Die Geissens: Albtraum in Saint-Tropez! Millionen-Projekt bringt die Familie zum Verzweifeln

Bei den Geissens ist immer etwas los! Es gibt kaum eine Zeit, in der Deutschlands berühmteste Millionärsfamilie nicht gerade eine Immobilie optimiert. Nach der aufwendigen Renovierung ihrer Luxusjacht “Indigo Star” steht nun wieder ihr neues Anwesen in Saint-Tropez im Fokus.

Auf einem Areal von 8.500 Quadratmetern lassen Carmen Geiss (61) und Robert Geiss (62) eine gigantische 1.000-Quadratmeter-Villa bauen – wohlgemerkt, genau neben ihrem aktuellen Domizil an der malerischen Côte d’Azur. Bei den groß angelegten Bauarbeiten läuft aktuell aber leider absolut nichts wie geplant. In der aktuellen Folge von “Die Geissens – Eine schrecklich glamouröse Familie” bezeichnete die sichtlich mitgenommene Carmen das Projekt sogar als “Albtraum”. Der pompöse Bau geht nämlich kaum voran. Schuld daran ist, wie Carmen sichtlich frustriert erklärte, der verantwortliche Architekt:

Die Geissens: Millionen-Bauprojekt sorgt für pure Verzweiflung

Zwei Jahre bauen wir schon, und der Architekt blockiert uns diesen Bau seit über einem Jahr.

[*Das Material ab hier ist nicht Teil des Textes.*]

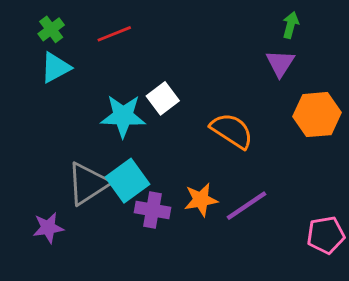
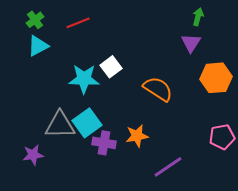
gray triangle: (88, 184) -> (60, 125), turned 32
purple line: (246, 206) -> (168, 167), moved
pink pentagon: (326, 235) -> (222, 137), moved

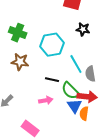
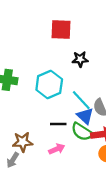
brown star: (20, 62) -> (23, 142), moved
blue triangle: (74, 106) -> (85, 116), moved

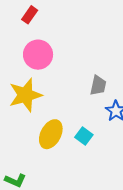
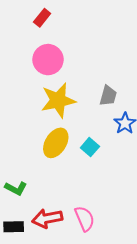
yellow star: (25, 95) -> (58, 100), moved

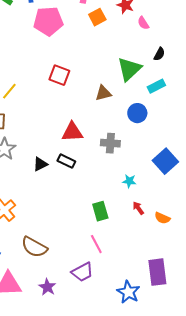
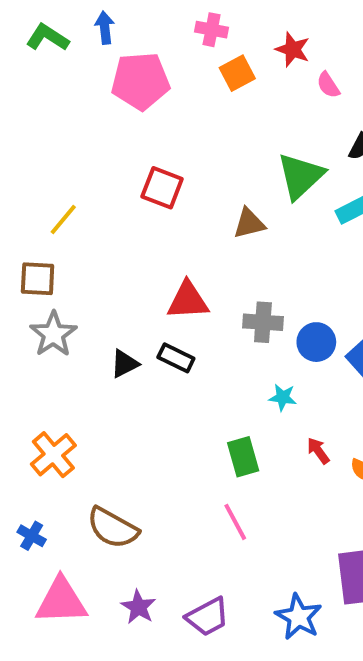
blue circle: (137, 113) -> (316, 342), moved
cyan star: (129, 181) -> (283, 397), moved
purple trapezoid: (82, 272) -> (208, 617), moved

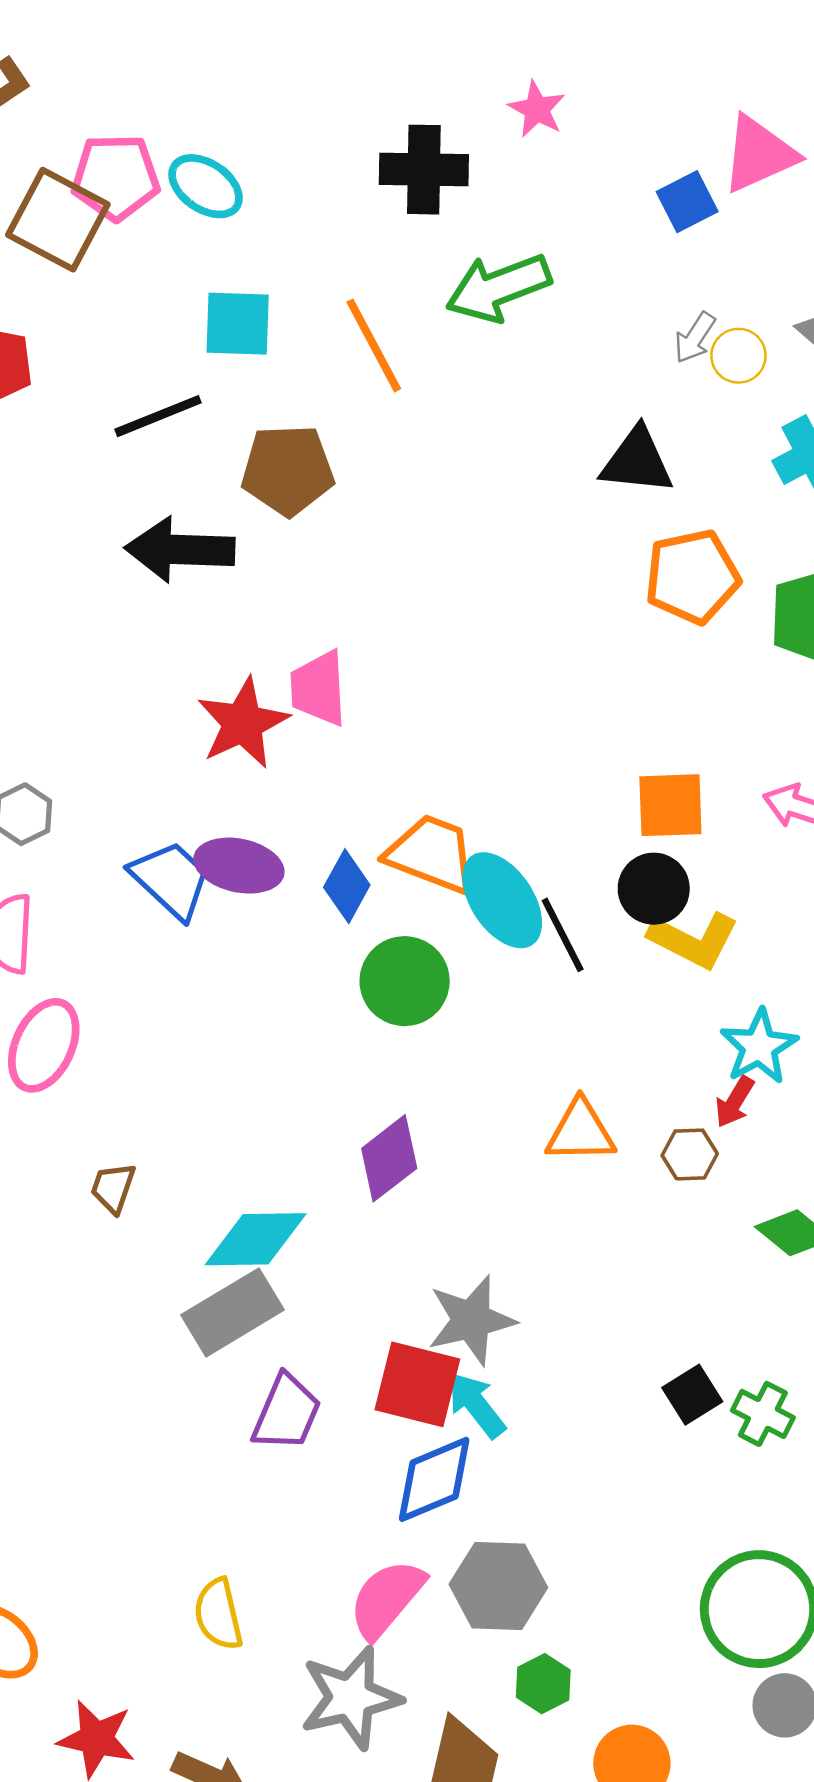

Nicht nur sie, sondern auch ihren Ehemann Robert nervt diese festgefahrene Situation auf dem Grundstück gewaltig: “Wenn es um die Baustelle geht, wird Robert immer nervös und grantig.”

Die Geissens: Robert Geiss setzt klare Grenzen auf dem Bau

Für Carmen und Robert Geiss steht angesichts des Desasters fest: So kann es nicht weitergehen! Damit das ins Stocken geratene Projekt “Traumvilla in Saint Tropez” endlich wieder mit großen Schritten vorankommt, hat sich die Millionärsfamilie nun professionelle Unterstützung aus Südtirol geholt.

Mit an Bord ist jetzt auch der erfahrene Architekt Kurt Steurer (55). Doch da kommt im selben Atemzug schon das nächste Problem auf die Geissens zu, wie Familienoberhaupt Robert in der neuen Folge auf RTLZWEI erklärte: “Der französische Architekt möchte sich natürlich nicht gerne von Deutschen etwas sagen lassen”. Er bleibt gegenüber dem Experten vor Ort aber dennoch klar und deutlich: “Das ist eben unsere Baustelle und nicht seine.” Ob die Zusammenarbeit der beiden unterschiedlichen Architekten auf Dauer gut klappen wird und der zähe Bau der Geissens dadurch zügig vorankommt, bleibt vorerst noch abzuwarten.